* _Exercise task 1_:
In the sermon excerpt, which country was the 16-year-old cousin excited to go to for a semester?
* _Exercise task 2_:
Transcribe the sermon excerpt word for word, everything from "One would be follower said, Let" down to "that was it.".

* _Document section_:
========

At first glance, and second and third and fourth glance, Jesus’ interaction with these three seems harsh. I think they are harsh; Jesus was a radical who calls for a radical break. Foxes have holes, birds have nests, but the son of man has no place to lay his head. I was warned that once I bought a house, I’d lose my freedom. And that mortgage payment shows up every month.

One would be follower said, Let me first say farewell to those at my home. I am all about the importance of family but I have seen and experienced first hand how family’s can put certain limitations not only on discipleship, but also on one’s discovery of who he or she is as a child of God. A 16 year old cousin was so excited about coming down to Chile to stay with Trasie and me for a semester, to live abroad and learn Spanish. But then at the last minute his mother became worried over trivial matters, and said he couldn’t go for any number of reasons and that was it.


Finally, Jesus had suggested to one would be follower that the dead bury their own dead. While this confusing language sounds very harsh, perhaps if we consider Jesus calling followers to not return to death, to not kiss a corpse, metaphorically speaking. Jesus may be suggesting that followers sort out our past, from those people and events that give life and from those who seem to only drag us down and hold us back. Without a doubt there are many things that drag us down and hold us back and keep us from being free. What is keeping you from being free? What holds you in bondage and keep you from the joy of Christian Freedom?


Paul suggests that all of our Christian freedom comes as a gift from the Holy Spirit. I don’t know how the spirit works in our lives, but I can attest to this being the case at least one time in my life. When I was in my twenties, long ago, I was terribly hurt by someone extremely close to me. I felt betrayed, no I felt like I had been stabbed in the back. For weeks I experienced terrible pain. I couldn’t sleep at night, and when I did finally go to sleep I was haunted in my sleep as I replayed images of what had happened over and over, only be woken up by the same feelings of hurt and grief. Sleep deprived, I couldn’t concentrate on work, or anything really. Zomby-like, I would go through motions disengaged from the world around me. This went on for weeks.

========

* _Data rows_:
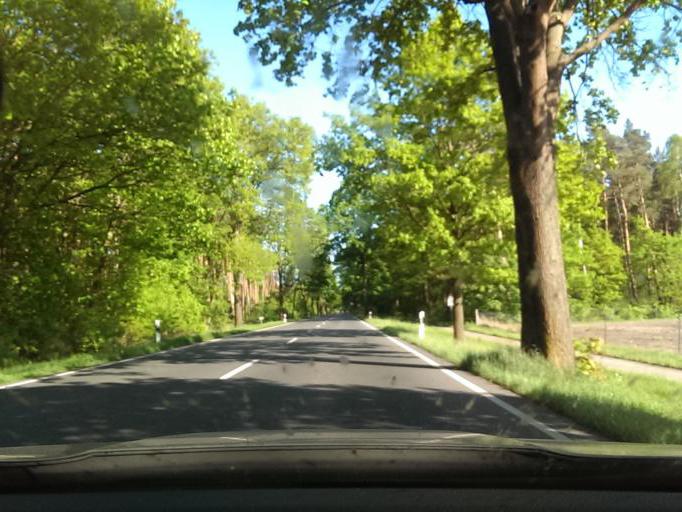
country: DE
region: Lower Saxony
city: Wietze
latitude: 52.6435
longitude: 9.8755
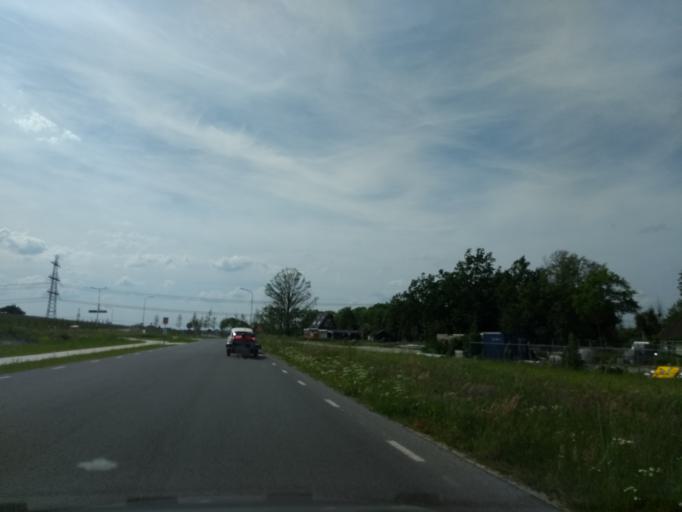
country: NL
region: Groningen
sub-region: Gemeente Zuidhorn
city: Aduard
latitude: 53.2459
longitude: 6.4789
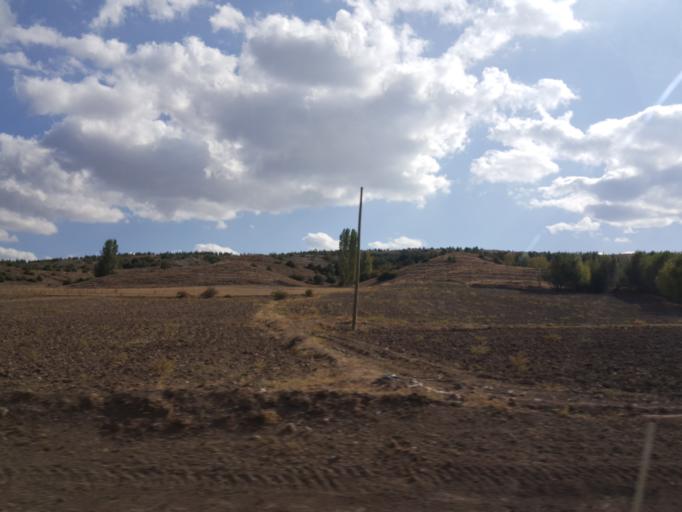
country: TR
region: Tokat
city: Sulusaray
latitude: 39.9889
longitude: 36.0026
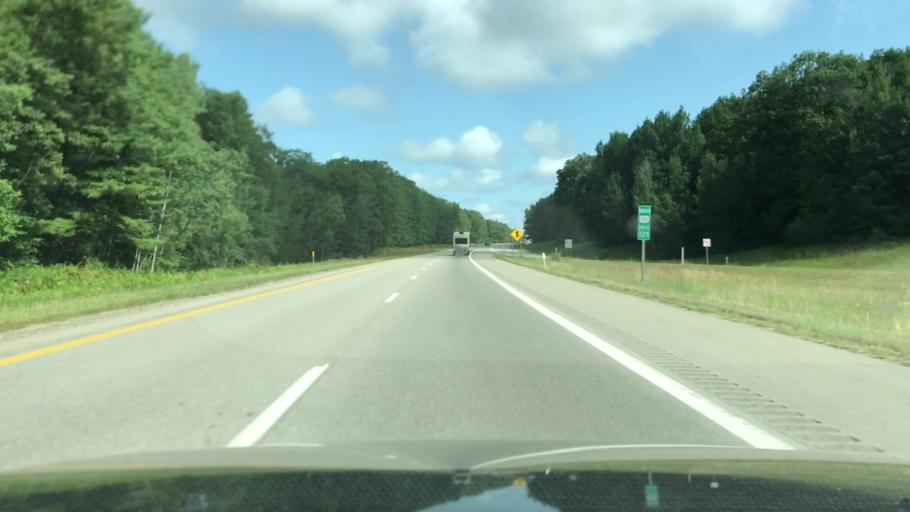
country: US
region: Michigan
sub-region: Montcalm County
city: Howard City
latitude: 43.4931
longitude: -85.4850
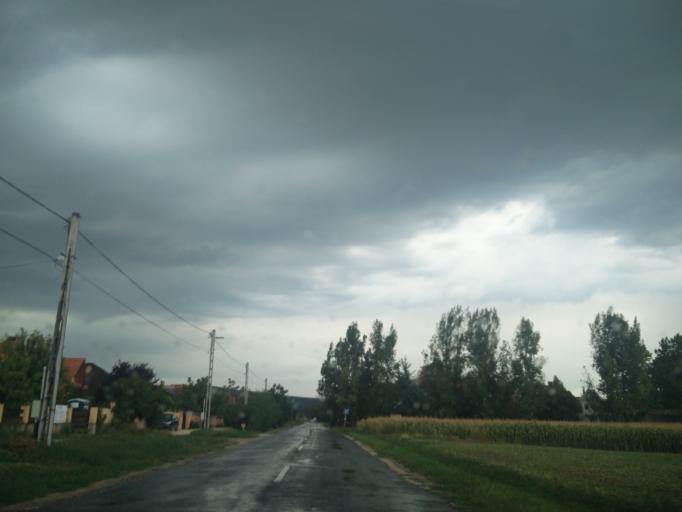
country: HU
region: Fejer
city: Velence
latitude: 47.2471
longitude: 18.6352
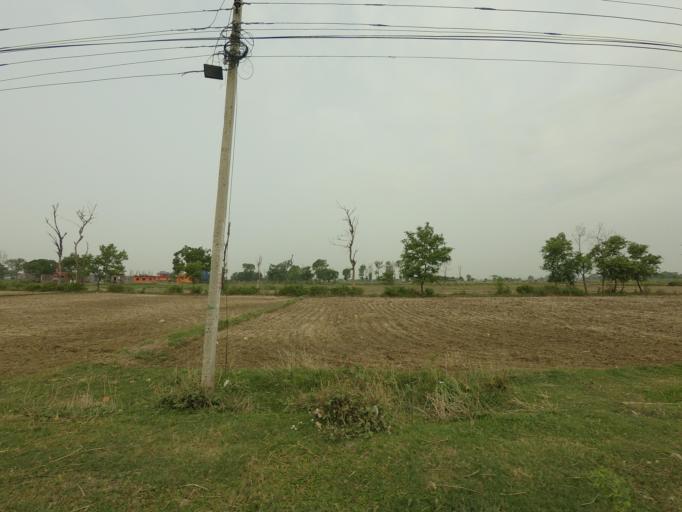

========

* _Output 1_:
Chile

* _Output 2_:
One would be follower said, Let me first say farewell to those at my home. I am all about the importance of family but I have seen and experienced first hand how family’s can put certain limitations not only on discipleship, but also on one’s discovery of who he or she is as a child of God. A 16 year old cousin was so excited about coming down to Chile to stay with Trasie and me for a semester, to live abroad and learn Spanish. But then at the last minute his mother became worried over trivial matters, and said he couldn’t go for any number of reasons and that was it.